I'm 16 and have just about finished school. In November 2011, I received money from my father for necessities, shopping and costs for a college course. On 26 November, I lost my bank card so decided to cancel it as there was £2,992.99 left in there and the cost of the course is £1,999.99. I decided not to touch my account until nearer the date of the course.

I received an online banking statement in May and 41p was left in the account. Transactions had left my account at places I have never been to or don't need to go to. I have contacted Santander, but it is refusing to refund the amount, as the card should have been cancelled. Without this money I can't go to college. GA, east London

This turned out to be a lot more serious than it first appeared. You claim you had £2,992 in your account before anything happened, but Santander says the balance was showing £9 overdrawn. Then, between 25 and 28 November, four payments (which turned out to be fraudulent) totalling £4,802.13 began crediting your account from another Santander customer's account. After unusual spending on the card, Santander blocked it, but the bank then said you made "repeated calls", cleared security, checked the balance and had the block removed. On 28 November, when the money that went in had been spent and there was only £500 left, you again confirmed to Santander by phone that the previous transactions were genuine. This makes no sense, given that the transfers in were fraudulent and (you now claim) transfers out were not made by you. On the same day, you also reported your card had been lost on the morning of 26 November.
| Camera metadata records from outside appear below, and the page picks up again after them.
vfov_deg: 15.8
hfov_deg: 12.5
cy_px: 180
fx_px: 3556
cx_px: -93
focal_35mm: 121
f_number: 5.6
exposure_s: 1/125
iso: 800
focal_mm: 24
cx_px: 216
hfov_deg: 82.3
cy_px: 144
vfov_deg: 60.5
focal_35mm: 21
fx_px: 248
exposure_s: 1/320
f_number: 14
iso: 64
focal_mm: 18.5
On 11 January 2012, Santander sent you a letter telling you that your account was to be closed because it had received fraudulent transactions, but you did not contact the bank until May, when you finally disputed the four transfers, claiming you had reported the card stolen. But Santander confirmed the fraud began before you reported the card had been lost.
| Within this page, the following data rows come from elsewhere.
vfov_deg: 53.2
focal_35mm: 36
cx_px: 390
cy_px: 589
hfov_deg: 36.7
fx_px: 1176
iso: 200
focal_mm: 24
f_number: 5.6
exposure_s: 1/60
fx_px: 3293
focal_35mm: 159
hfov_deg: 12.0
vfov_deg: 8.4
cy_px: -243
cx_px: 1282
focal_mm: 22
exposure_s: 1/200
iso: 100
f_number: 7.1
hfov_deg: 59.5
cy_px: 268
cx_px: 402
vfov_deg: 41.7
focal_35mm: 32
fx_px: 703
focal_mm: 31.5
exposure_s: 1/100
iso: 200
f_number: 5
By this time, Santander suspected "mule fraud" – and I agree with them. Money mules receive funds (the proceeds of fraud on other accounts) into their accounts, which they then withdraw and pass back to the fraudsters. Santander suspects you were probably promised a certain sum for helping out. I suspect you contacted the Observer when you realised you had been left less than promised and thought we could claw it back.

You say you have not willingly taken part in a scam and were expecting money to pay for your education from your father, which is why you didn't think £4,000-plus entering your account was strange. But this does not explain why you initially told the bank the fraudulent transactions were genuine, nor does it explain why you believe you have been left out of pocket – you were £9 overdrawn before it kicked off.
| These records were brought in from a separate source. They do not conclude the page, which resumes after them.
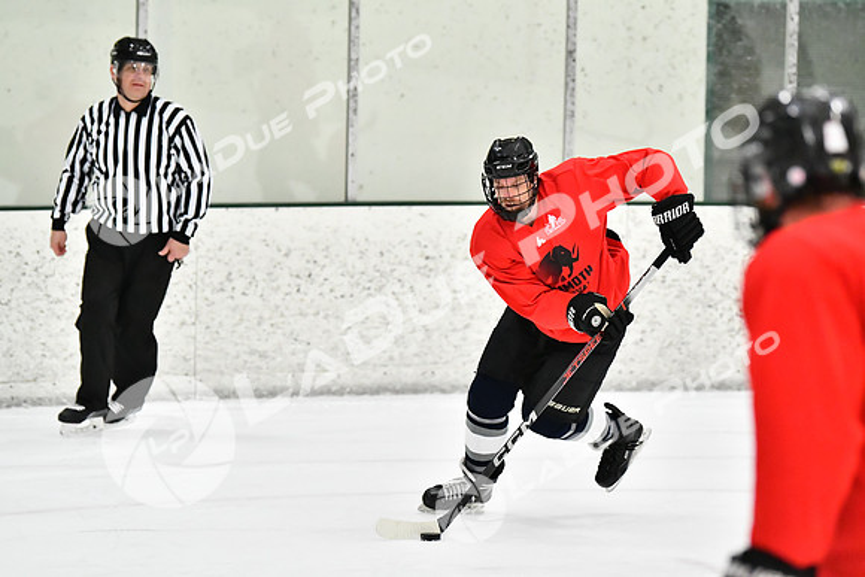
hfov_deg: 9.1
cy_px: 288
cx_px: 432
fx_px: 5407
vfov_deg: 6.1
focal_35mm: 225
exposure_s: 1/1600
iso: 6400
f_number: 2.8
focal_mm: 150
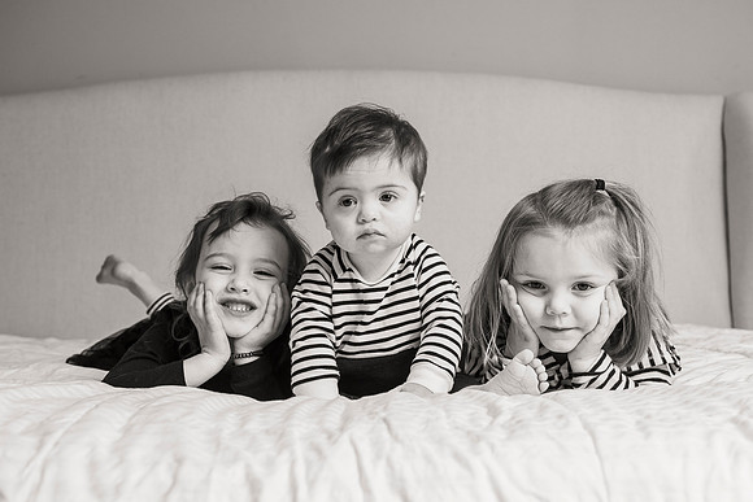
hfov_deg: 37.7
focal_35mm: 53
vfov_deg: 25.7
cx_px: 406
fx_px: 1101
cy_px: 266
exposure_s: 1/200
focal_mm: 48
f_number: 5.6
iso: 400
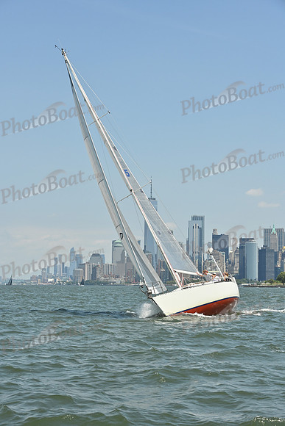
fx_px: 831
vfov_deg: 28.8
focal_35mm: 70
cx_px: 142
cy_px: 213
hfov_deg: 19.5
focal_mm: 70
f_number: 10
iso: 320
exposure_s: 1/1250
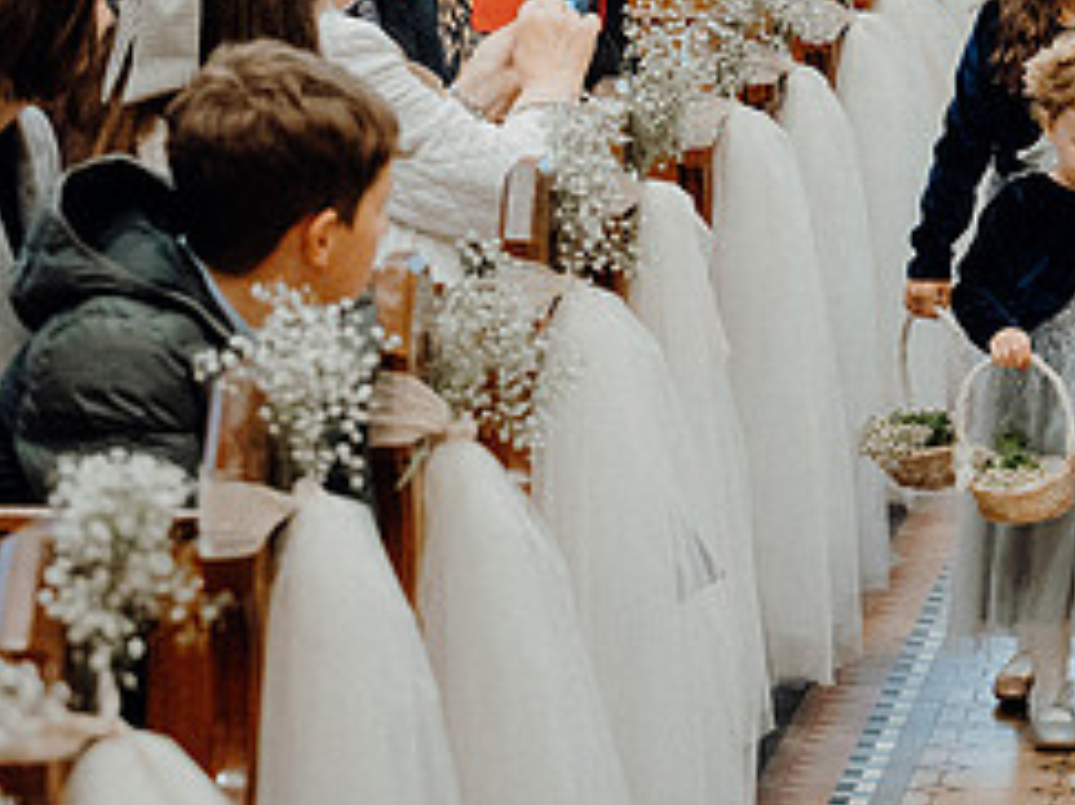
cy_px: 299
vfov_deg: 6.2
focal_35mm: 241
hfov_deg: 8.1
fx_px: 7481
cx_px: 1234
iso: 3200
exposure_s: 1/160
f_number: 3.5
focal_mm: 70
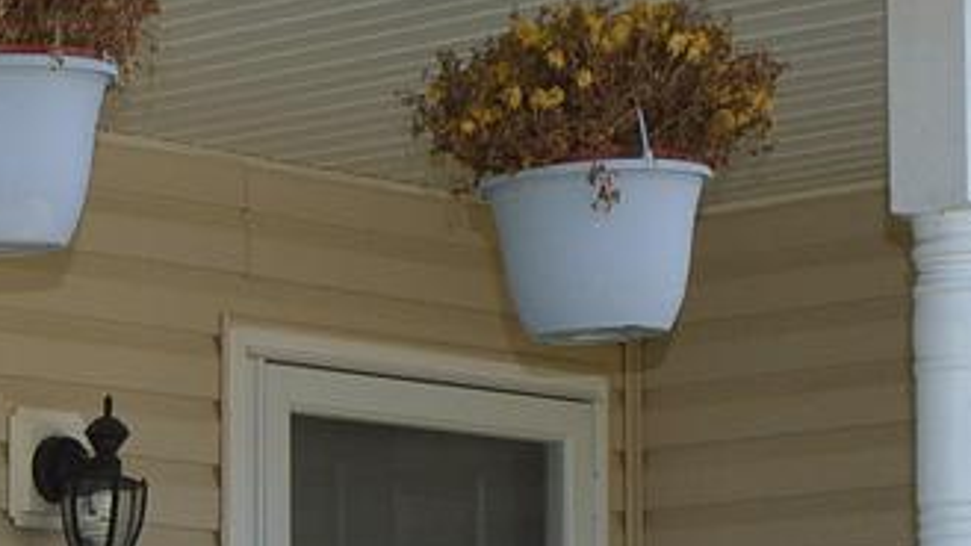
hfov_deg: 11.5
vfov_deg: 6.8
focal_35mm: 176
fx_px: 4531
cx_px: -708
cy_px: 937
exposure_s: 1/200
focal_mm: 18
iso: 100
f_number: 5.6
Financial Fraud Action UK says criminals looking to recruit a money mule often target vulnerable groups such as university students tempted by the lure of an apparently easy way of making extra cash. When caught, mules can suffer severe penalties, including a prison sentence of up to 10 years. Any profits they have made will be recovered from their accounts to reimburse the victims of fraud, while their bank account will be closed down and a bank may even share details of the activity with other banks (meaning they may no longer be able to open a bank account in the UK).

Santander has forcibly closed your account and you are no longer a customer, but it has not passed details of what happened to the police and you say you have managed to open an account with another bank.